In reality, the Iranian jet is nothing more than a rebuilt F-5 Freedom fighter, which the Shah's regimen bought from the United States more than 40 years ago. The Saeqeh has twin vertical stabilizers and slightly improved avionics; any other resemblance to the Hornet (or the advanced Super Hornet) exists only in the minds of Iran's Defense Ministry and their mouthpieces at Press TV.

Moreover, it would be virtually impossible for Iran to produce a true stealth fighter--or drone--only one year after announcing the launch of that program. Development of low-observable platforms generally takes a decade (or longer), and that's for companies like Lockheed or Northrop-Grumman, who already have extensive experience in stealth design and manufacturing.

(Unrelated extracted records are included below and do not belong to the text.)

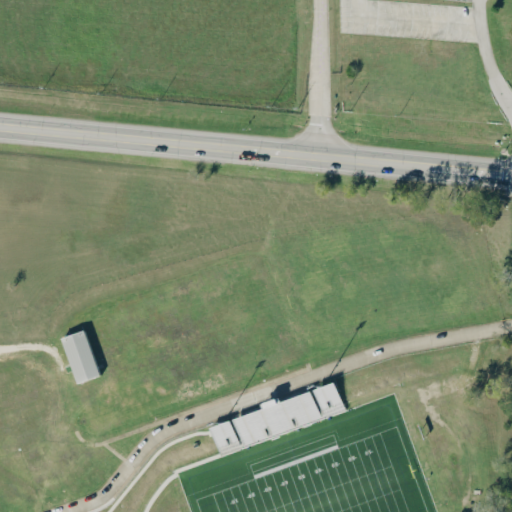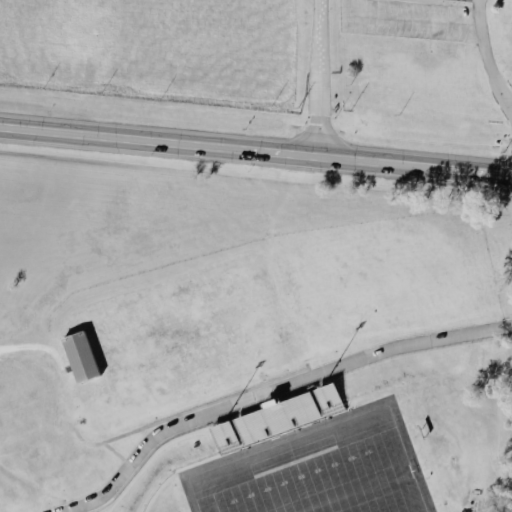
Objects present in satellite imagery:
road: (409, 0)
road: (318, 79)
road: (206, 147)
road: (462, 170)
building: (75, 356)
road: (280, 387)
road: (206, 404)
building: (273, 417)
building: (276, 417)
stadium: (351, 444)
road: (111, 451)
road: (171, 476)
park: (330, 482)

And, the timelines are even longer for respected firms attempting to break into the stealth market. Russia's Sukhoi design bureau staged the first test flight of its PAK FA (Future Frontline Aircraft System) on 29 January of this year, capping 20 years of research and development. But commercial production of the jet is not expected to begin until later this decade and by some estimates, Russian squadrons won't receive their first aircraft until the year 2020, fifteen years after the first F-22s were delivered to the USAF, and almost a decade behind initial deliveries of the F-35 Joint Strike Fighter to the U.S. and various allied partners.

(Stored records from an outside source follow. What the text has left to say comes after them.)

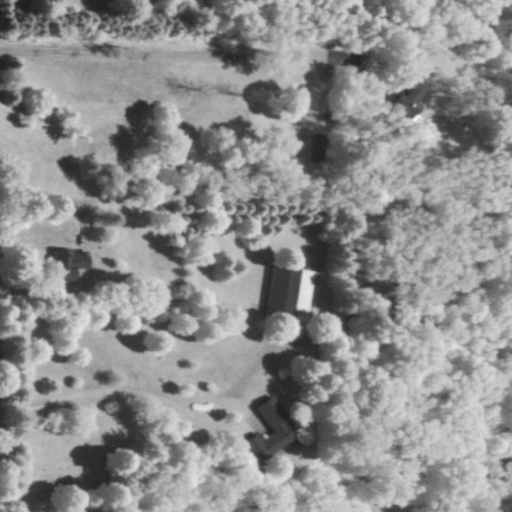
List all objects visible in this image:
road: (162, 51)
building: (405, 98)
road: (47, 196)
building: (62, 263)
building: (288, 290)
road: (121, 390)
building: (260, 431)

We should also mention that PAK FA's future depends largely on continued infusions of cash from India, which plans to purchase the stealth jet from Sukhoi. Should New Delhi choose another option (say, joining the JSF consortium), PAK FA would die a quick death.

Those are cold, cruel realities of stealth aircraft design and production. Against that backdrop, it's impossible that Iran has compressed the development and testing schedule into a single year, even for a low observable UAV. We supposed there are a few individuals in the Iranian regime (and the mainstream press) that believe these claims, but they won't do much to improve security, particularly if--or should we say "when"--the Israeli Air Force comes calling.
ADDENDUM: While it's easy to laugh at Iranian claims of developing "super weapons," other announcements from Tehran should be viewed with more concern. Case in point: Mahmoud Ahmadinejad's recent directive to Iran's nuclear energy organization, mandating that uranium stockpiles be enriched to 20% purity, versus the current 3.5%.

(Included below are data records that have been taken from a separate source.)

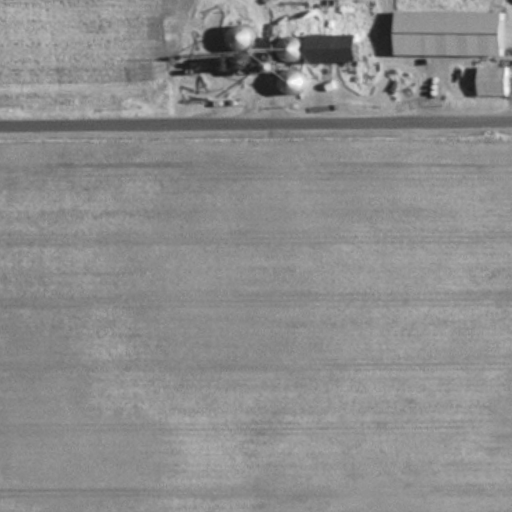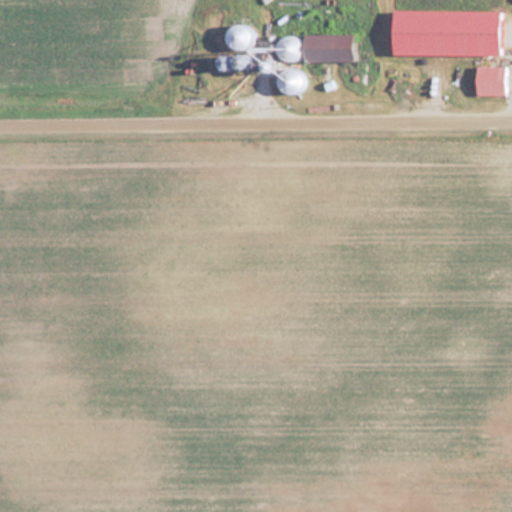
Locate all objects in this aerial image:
building: (238, 33)
building: (329, 46)
building: (289, 47)
building: (239, 62)
building: (490, 79)
building: (290, 80)
road: (256, 126)
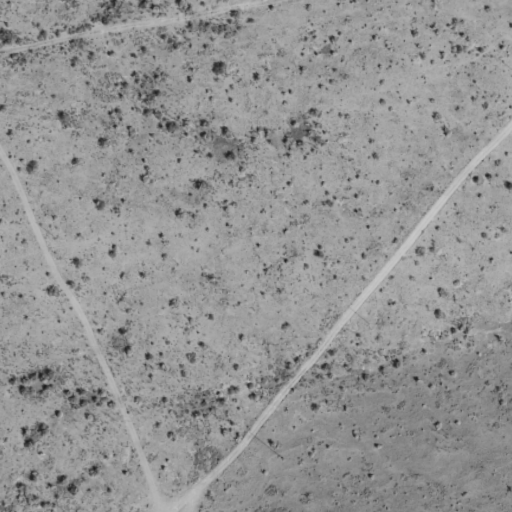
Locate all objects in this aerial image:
road: (175, 32)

As former U.N. arms inspector David Albright told the U.K. Guardian, the new standard is an intermediate step towards reaching weapons-grade material, which requires 90% purity. According to Mr. Albright, it's technically easier to make the increase from 20 to 90%, than the jump from 3.5 to 20%. Once the intermediate level is reached, Albright estimates that Iran could enrich uranium at 90% within six months, using only a fraction of their available centrifuges.
Just one more reason that events in the Persian Gulf will reach a flash point. And very, very soon.


Storms24 said...

Any thoughts on Iran's upcoming and "stunning blow to the West?" Refurbished, er.. New weapon system? Political or economic alliance with Venenzuela? Extension of national boundaries along the Strait of Hormuz?

Edward Wong III said...

Outrageous claims or living in denial that Iran is actually progressing despite Western efforts to isolate them?

And as far as the imaginary Iranian "nuclear threat", I say the same thing. "Oh Geez, Not that S*** Again (Western Scaremongering Edition)

Storms24 said...

Does your definition of "progress" include Photoshop?